Soal Latihan.
1 – Jawablah pertanyaan berikut berdasarkan teks tentang ilmu.
(a) Menurut teks, siapa yang bisa melihat kebenaran pada apa yang diturunkan Allah?
(b) Dari surah dan ayat mana kutipan "Apakah orang yang telah mati [hatinya] lalu Kami hidupkan kembali" diambil?
(c) Siapa yang meriwayatkan sabda "Barangsiapa yang dikehendaki kebaikan oleh Allah niscaya akan Allah pahamkan dalam urusan agama"?
2 – Tukar "kebodohan" dengan "kejahilan" pada bagian teks tentang ilmu antara "Imam Ibnul Qayyim" dan "dari Mu’awiyah radhiyallahu’anhu)", termasuk keduanya, lalu tuliskan bagian itu.

Teks Bacaan.
- - -
Ayat ini menunjukkan bahwa orang-orang berilmu itulah yang bisa
melihat kebenaran yaitu pada apa-apa yang diturunkan Allah (lihat Miftah Daar as-Sa’aadah [1/222])
Allah ta’ala berfirman,
أَوَمَنْ كَانَ مَيْتًا
فَأَحْيَيْنَاهُ وَجَعَلْنَا لَهُ نُورًا يَمْشِي بِهِ فِي النَّاسِ كَمَنْ
مَثَلُهُ فِي الظُّلُمَاتِ لَيْسَ بِخَارِجٍ مِنْهَا
“Apakah orang yang telah mati [hatinya] lalu Kami hidupkan
kembali dan Kami jadikan baginya cahaya yang bisa membuatnya berjalan di
tengah-tengah manusia seperti keadaan orang yang sama dengannya yang
masih berada di dalam kegelapan-kegelapan dan tidak keluar darinya” (QS. Al-An’am: 122)
Imam Ibnul Qayyim rahimahullah menerangkan, bahwa yang
dimaksud oleh ayat di atas adalah orang yang dahulunya mati hatinya
karena kebodohan lantas Allah hidupkan kembali dengan ilmu (lihat Miftah Daar as-Sa’aadah [1/232])
Rasulullah shallallahu ‘alaihi wa sallam bersabda, “Barangsiapa yang dikehendaki kebaikan oleh Allah niscaya akan Allah pahamkan dalam urusan agama” (HR. Bukhari dan Muslim dari Mu’awiyah radhiyallahu’anhu)
- - -
Data Mentah.
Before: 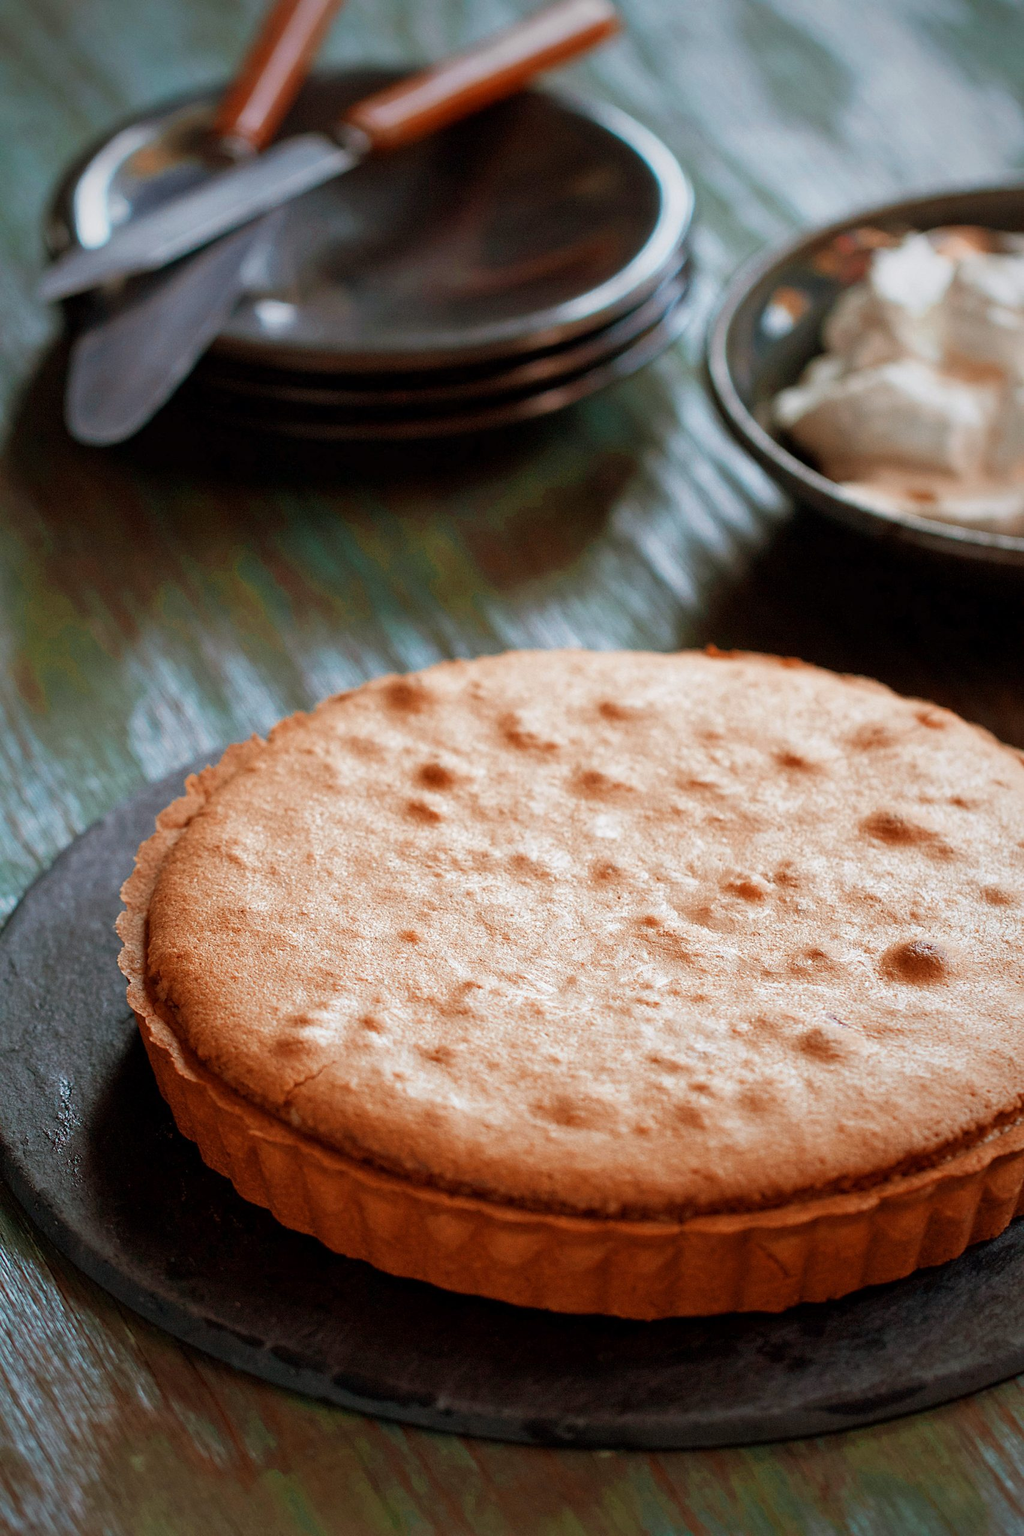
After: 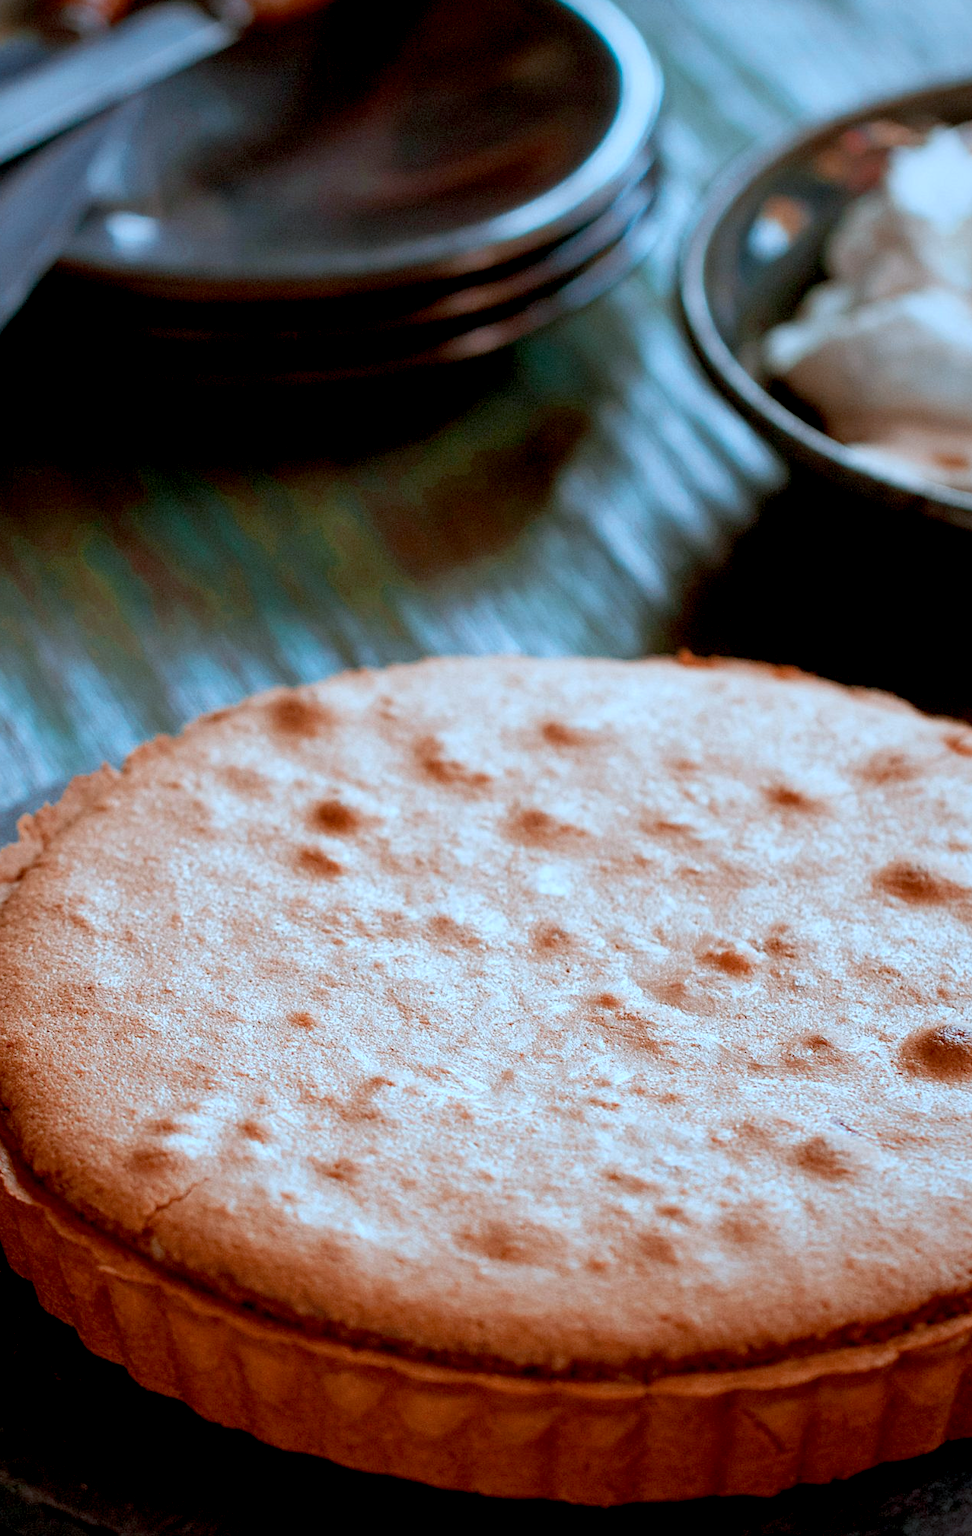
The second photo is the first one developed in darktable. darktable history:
- - -
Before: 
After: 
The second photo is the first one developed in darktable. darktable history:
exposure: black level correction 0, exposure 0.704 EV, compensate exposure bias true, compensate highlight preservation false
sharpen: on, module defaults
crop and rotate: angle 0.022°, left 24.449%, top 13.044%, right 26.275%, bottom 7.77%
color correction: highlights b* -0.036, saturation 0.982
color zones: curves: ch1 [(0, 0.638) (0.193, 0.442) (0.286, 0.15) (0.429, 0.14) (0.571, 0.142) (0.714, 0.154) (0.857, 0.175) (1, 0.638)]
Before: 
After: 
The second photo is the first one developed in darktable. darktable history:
- - -
Jawaban Soal.
1 –
(a) Orang-orang berilmu.
(b) QS. Al-An'am ayat 122.
(c) Bukhari dan Muslim dari Mu'awiyah radhiyallahu'anhu.

2 –
Imam Ibnul Qayyim rahimahullah menerangkan, bahwa yang
dimaksud oleh ayat di atas adalah orang yang dahulunya mati hatinya
karena kejahilan lantas Allah hidupkan kembali dengan ilmu (lihat Miftah Daar as-Sa’aadah [1/232])
Rasulullah shallallahu ‘alaihi wa sallam bersabda, “Barangsiapa yang dikehendaki kebaikan oleh Allah niscaya akan Allah pahamkan dalam urusan agama” (HR. Bukhari dan Muslim dari Mu’awiyah radhiyallahu’anhu)